**PAGE**

Another idea I had was to create a copy of the vector (can't touch the original one) and somehow perform a faster sort than the std::sort (it takes way too long to sort it).
Edit:
Sorry everyone. I meant to say that I am creating a std::map where the key is a long and the value is an int. The long value is the struct's key value and the int is the index of the corresponding element in the vector.
Also, I did some more debugging and realized that the vector is not sorted at all. It's completely random. So doing something like a stable_sort isn't going to work out.
ANOTHER UPDATE:
Thanks everyone for the responses. I ended up creating a vector of pairs (std::vector of std::pair(long, int)). Then I sorted the vector by the long value. I created a custom comparator that only looked at the first part of the pair. Then I used lower_bound to search for the pair. Here's how I did it all:
typedef std::pair<long,int> Key2VectorIndexPairT;
typedef std::vector<Key2VectorIndexPairT> Key2VectorIndexPairVectorT;
bool Key2VectorIndexPairComparator(const Key2VectorIndexPairT& pair1, const Key2VectorIndexPairT& pair2)
{
return pair1.first < pair2.first;
}
...
Key2VectorIndexPairVectorT sortedVector;
sortedVector.reserve(originalVector.capacity());
// Assume "original" vector contains unsorted elements.
for (int i = 0; i < originalVector.size(); ++i)
{
const TheStruct& theStruct = originalVector[i];
sortedVector.insert(Key2VectorIndexPairT(theStruct.key, i));
}
std::sort(sortedVector.begin(), sortedVector.end(), Key2VectorIndexPairComparator);
...
const long keyToSearchFor = 20;
const Key2VectorIndexPairVectorT::const_iterator cItorKey2VectorIndexPairVector = std::lower_bound(sortedVector.begin(), sortedVector.end(), Key2VectorIndexPairT(keyToSearchFor, 0 /* Provide dummy index value for search */), Key2VectorIndexPairComparator);
if (cItorKey2VectorIndexPairVector->first == keyToSearchFor)
{
const int vectorIndex = cItorKey2VectorIndexPairVector->second;
const TheStruct& theStruct = originalVector[vectorIndex];
// Now do whatever you want...
}
else
{
// Could not find element...
}
This yielded a modest performance gain for me. Before the total time for my calculations were 3.75 milliseconds and now it is down to 2.5 milliseconds.

Both std::map and std::set are built on a binary tree and so adding items does dynamic memory allocation. If your map is largely static (i.e. initialized once at the start and then rarely or never has new items added or removed) you'd probably be better to use a sorted vector and a std::lower_bound to look up items using a binary search.

Maps take a lot of time for two reasons
You need to do a lot of memory allocation for your data storage
You need to perform O(n lg n) comparisons for the sort.

**INFORMATION PROVIDED**
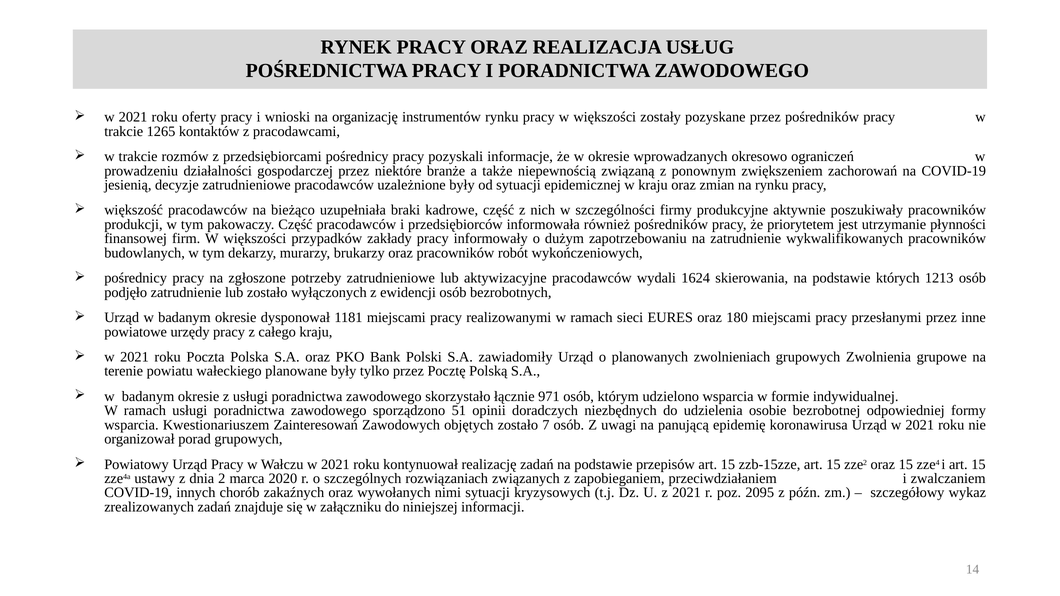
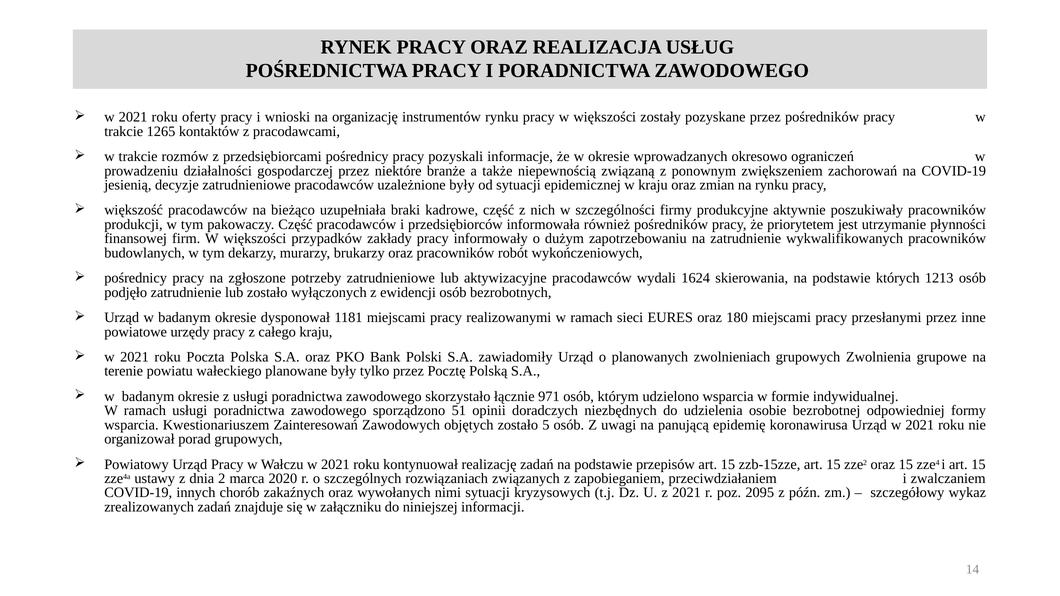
7: 7 -> 5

**EXERCISES TO COMPLETE**
**A)** Can you write out the passage of the vector-sorting thread word for word, beginning at the words "Also, I did" and stopping after "contains unsorted elements."?
**B)** Can you extend the vector-sorting thread onward from its final line?
The material is separate from the vector-sorting thread.

**RESULTS FOR EACH TASK**
**A)**
Also, I did some more debugging and realized that the vector is not sorted at all. It's completely random. So doing something like a stable_sort isn't going to work out.
ANOTHER UPDATE:
Thanks everyone for the responses. I ended up creating a vector of pairs (std::vector of std::pair(long, int)). Then I sorted the vector by the long value. I created a custom comparator that only looked at the first part of the pair. Then I used lower_bound to search for the pair. Here's how I did it all:
typedef std::pair<long,int> Key2VectorIndexPairT;
typedef std::vector<Key2VectorIndexPairT> Key2VectorIndexPairVectorT;
bool Key2VectorIndexPairComparator(const Key2VectorIndexPairT& pair1, const Key2VectorIndexPairT& pair2)
{
return pair1.first < pair2.first;
}
...
Key2VectorIndexPairVectorT sortedVector;
sortedVector.reserve(originalVector.capacity());
// Assume "original" vector contains unsorted elements.

**B)**
If you are just creating this as one batch, then throwing the whole map out, using a custom pool allocator may be a good idea here - eg, boost's pool_alloc. Custom allocators can also apply optimizations such as not actually deallocating any memory until the map's completely destroyed, etc.
Since your keys are integers, you may want to consider writing your own container based on a radix tree (on the bits of the key) as well. This may give you significantly improved performance, but since there is no STL implementation, you may need to write your own.
If you don't need to sort the data, use a hash table, such as std::unordered_map; these avoid the significant overhead needed for sorting data, and also can reduce the amount of memory allocation needed.
Finally, depending on the overall design of the program, it may be helpful to simply reuse the same map instead of recreating it over and over. Just delete and add keys as needed, rather than building a new vector, then building a new map. Again, this may not be possible in the context of your program, but if it is, it would definitely help you.

I suspect it's the memory management and tree rebalancing that's costing you here.
Obviously profiling may be able to help you pinpoint the issue.
I would suggest as a general idea to just copy the long/int data you need into another vector and since you said it's almost sorted, use stable_sort on it to finish the ordering. Then use lower_bound to locate the items in the sorted vector.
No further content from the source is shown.